Жан Расин и другие (Гинзбург) - страница 97

Любой честолюбец, к примеру (как и скупец, ревнивец, влюбленный), – существо бренное, горсть праха, равно как и все мы; он значителен лишь как носитель вечной страсти – честолюбия, и его история волнует нас постольку, поскольку позволяет вытащить на свет божий еще какую-то черточку, еще какую-то гримасу этой вечной страсти. А потому и тираду о честолюбии, произнесенную по поводу вот этого именно честолюбца, можно будет использовать и в другой пьесе – во всякой, где речь зайдет о честолюбии.

Противостояние личности и мира, отдельной судьбы и всеобщего хода вещей, в сущности, – главный сюжет любого искусства, какой бы взгляд на это противостояние ни выбирать, как бы ни представлять противостоящие начала – как необходимую частицу и гармоническую целокупность, как непокоряющуюся жертву и неумолимого палача, как светоносного созидателя и косный хаос, как неразумного разрушителя и благодатную красоту… Все дело в том на каком члене этого уравнения сосредоточивается внимание по преимуществу. В искусстве XVII века мироздание мыслится прежде всего как человеческий универсум, художник вглядывается в людскую душу, не задерживаясь на вещественных подробностях внешней действительности. И все же сам человек, пусть как средоточие, венец, высшая ценность, но тоже вписан в извечно предустановленный ход бытия, и трагедия каждого героя есть лишь эпизод вселенской драмы творения. Романтический персонаж примечателен тем, чем он отличается от прочих, он наделен качествами редчайшими, а то и никому в его окружении, ближайшем и дальнем, не присущими. А потому в обществе он изгой: его девиз – «куда угодно прочь из этого мира». Классический герой обладает в сгущенном виде, в превосходной степени качествами, общими всем людям. Его нельзя изъять из человеческого общежития, как бы дурно оно ни было устроено.

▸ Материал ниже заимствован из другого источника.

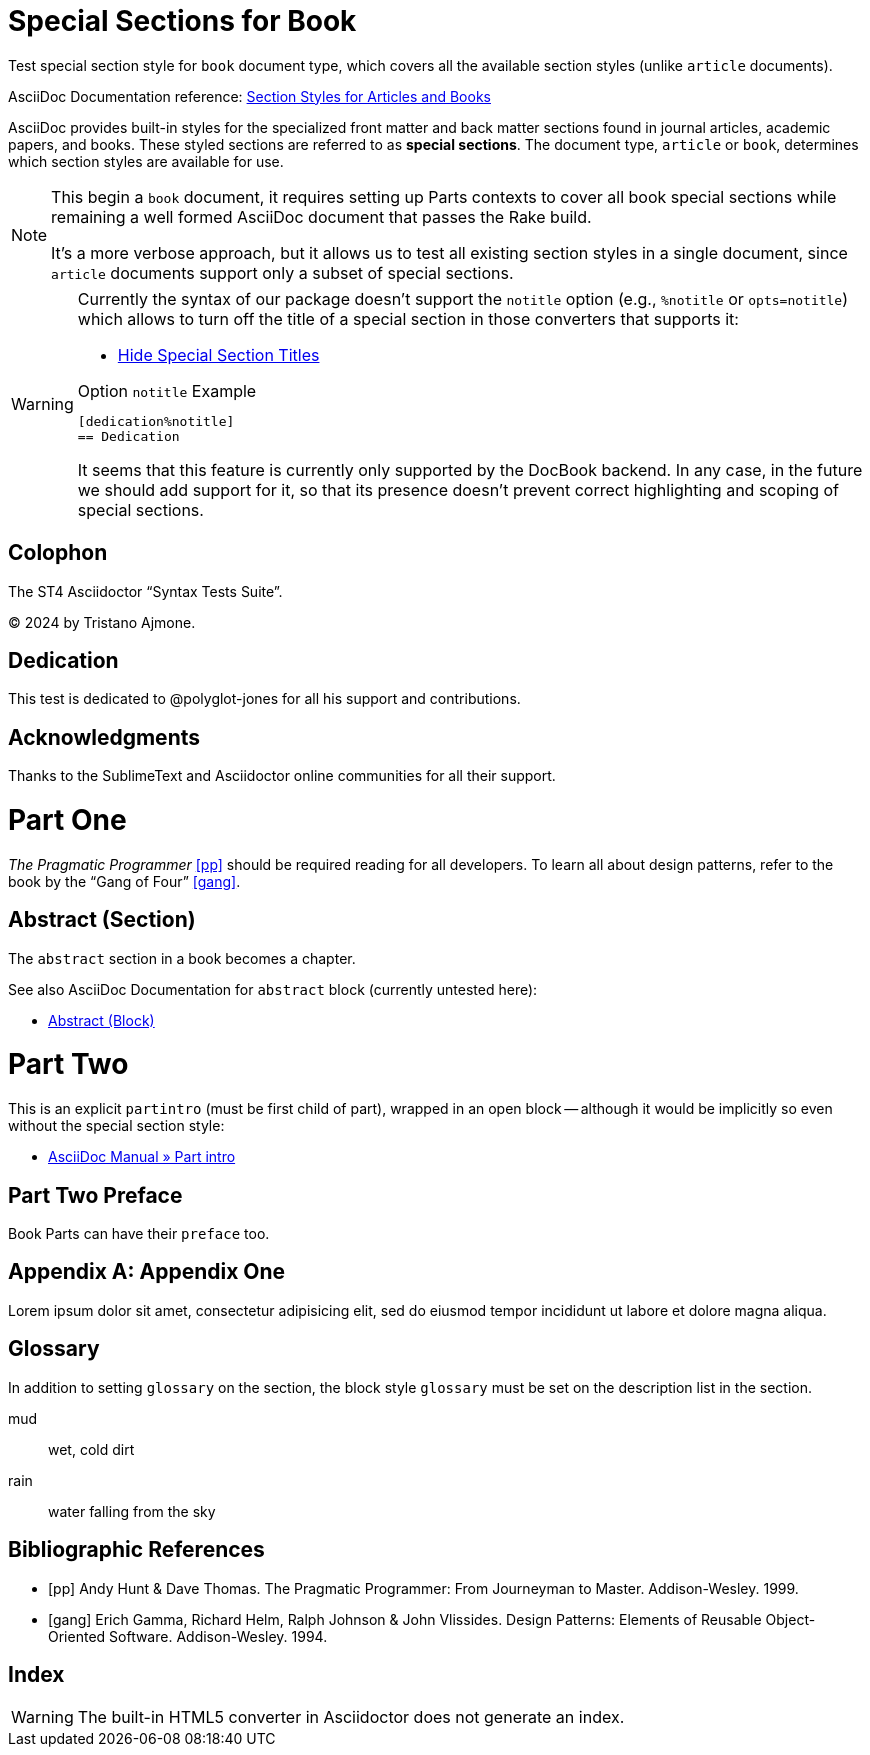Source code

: // SYNTAX TEST "Packages/ST4-Asciidoctor/Syntaxes/Asciidoctor.sublime-syntax"
= Special Sections for Book
:doctype: book

Test special section style for `book` document type, which covers all the available section styles (unlike `article` documents).

AsciiDoc Documentation reference:
https://docs.asciidoctor.org/asciidoc/latest/sections/styles/[Section Styles for Articles and Books^]

****
AsciiDoc provides built-in styles for the specialized front matter and back matter sections found in journal articles, academic papers, and books.
These styled sections are referred to as *special sections*.
The document type, `article` or `book`, determines which section styles are available for use.
****

[NOTE]
===================
This begin a `book` document, it requires setting up Parts contexts to cover all book special sections while remaining a well formed AsciiDoc document that passes the Rake build.

It's a more verbose approach, but it allows us to test all existing section styles in a single document, since `article` documents support only a subset of special sections.
===================

[WARNING]
===================
Currently the syntax of our package doesn't support the `notitle` option (e.g., `%notitle` or `opts=notitle`) which allows to turn off the title of a special section in those converters that supports it:

* https://docs.asciidoctor.org/asciidoc/latest/sections/special-section-titles/[Hide Special Section Titles^]

.Option `notitle` Example
[source,asciidoc]
--------------------
[dedication%notitle]
== Dedication
--------------------

It seems that this feature is currently only supported by the DocBook backend.
In any case, in the future we should add support for it, so that its presence doesn't prevent correct highlighting and scoping of special sections.
===================

// =============================================================================
//                                   COLOPHON
// =============================================================================
////
Since this is the first test, we'll be more thorough in covering the scope of
every character, checking that scopes don't spill, etc. In further tests we'll
just focus on fewer details...
////
[colophon]
//<-          meta.tag.sectionstyle
//^^^^^^^^    meta.tag.sectionstyle
//        ^  -meta.tag.sectionstyle
//<-          punctuation.definition.sectionstyle.begin
//^^^^^^^     support.constant.sectionstyle
//       ^   -support.constant.sectionstyle
//       ^    punctuation.definition.sectionstyle.end
== Colophon

The ST4 Asciidoctor "`Syntax Tests Suite`".

(C) 2024 by Tristano Ajmone.

// =============================================================================
//                                   DEDICATION
// =============================================================================
[dedication]
//^^^^^^^^^      support.constant.sectionstyle
//          ^   -meta.tag.sectionstyle
= Dedication

This test is dedicated to @polyglot-jones for all his support and contributions.

// =============================================================================
//                                ACKNOWLEDGMENTS
// =============================================================================
[acknowledgments]
//^^^^^^^^^^^^^^      support.constant.sectionstyle
//               ^   -meta.tag.sectionstyle
== Acknowledgments

Thanks to the SublimeText and Asciidoctor online communities for all their support.


= Part One

_The Pragmatic Programmer_ <<pp>> should be required reading for all developers.
To learn all about design patterns, refer to the book by the "`Gang of Four`" <<gof>>.

// =============================================================================
//                                   ABSTRACT
// =============================================================================
[abstract]
//<-          meta.tag.sectionstyle
//<-          punctuation.definition.sectionstyle.begin
//^^^^^^^     support.constant.sectionstyle
//       ^    punctuation.definition.sectionstyle.end
== Abstract (Section)

The `abstract` section in a book becomes a chapter.

See also AsciiDoc Documentation for `abstract` block (currently untested here):

* https://docs.asciidoctor.org/asciidoc/latest/sections/abstract-block/[Abstract (Block)^]


= Part Two

// =============================================================================
//                                   PARTINTRO
// =============================================================================
[partintro]
//^^^^^^^^    support.constant.sectionstyle
--
This is an explicit `partintro` (must be first child of part), wrapped in an open block -- although it would be implicitly so even without the special section style:

* https://docs.asciidoctor.org/asciidoc/latest/sections/parts/#part-intro[AsciiDoc Manual » Part intro^]
--

// =============================================================================
//                                    PREFACE
// =============================================================================
[preface]
//^^^^^^    support.constant.sectionstyle
//      ^   punctuation.definition.sectionstyle.end
== Part Two Preface

Book Parts can have their `preface` too.

// =============================================================================
//                                    APPENDIX
// =============================================================================
[appendix]
//^^^^^^^    support.constant.sectionstyle
= Appendix One

Lorem ipsum dolor sit amet, consectetur adipisicing elit, sed do eiusmod
tempor incididunt ut labore et dolore magna aliqua.


// =============================================================================
//                                    GLOSSARY
// =============================================================================
[glossary]
//^^^^^^^    support.constant.sectionstyle
== Glossary

In addition to setting `glossary` on the section, the block style `glossary` must be set on the description list in the section.

[glossary]
mud:: wet, cold dirt
rain::
  water falling from the sky

// =============================================================================
//                                 BIBLIOGRAPHY
// =============================================================================
[bibliography]
//^^^^^^^^^^^    support.constant.sectionstyle
= Bibliographic References

* [[[pp]]] Andy Hunt & Dave Thomas. The Pragmatic Programmer:
From Journeyman to Master. Addison-Wesley. 1999.
* [[[gof,gang]]] Erich Gamma, Richard Helm, Ralph Johnson & John Vlissides.
Design Patterns: Elements of Reusable Object-Oriented Software. Addison-Wesley. 1994.

// =============================================================================
//                                     INDEX
// =============================================================================
[index]
//^^^^    support.constant.sectionstyle
== Index

WARNING: The built-in HTML5 converter in Asciidoctor does not generate an index.


// EOF //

Романтический автор отождествляет себя со своим героем, романтическое искусство лирично даже в повествовательных, описательных, изобразительных жанрах. Художник-романтик и сам по идее своей плохо уживается с миром, даже если внешне его существование оказывается вполне благополучным (что, впрочем, случается нечасто). И тем хуже для мира! У художника в XVII веке положение в обществе действительно очень незавидное, очень шаткое и неопределенное. Но тем хуже для художника! Его задача – не выкрикнуть в лицо обществу, что оно не достойно его прекрасной, томящейся нездешней тоской души, а доказать, что он такой же порядочный человек, такой же полезный член общества, как и его соседи, и заслуживает прочного и почетного места в социальной иерархии. Он думает не о самовыражении, самовозвеличении или саморазоблачении, а о том, как доставить поучение и удовольствие публике, если не всей, то лучшей ее части. Видит он себя в своем герое ровно в той мере, в какой узнают в нем себя и читатели, зрители, слушатели – «потребители» его искусства. И чтобы добиться их одобрения, нужно, чтобы узнавание состоялось.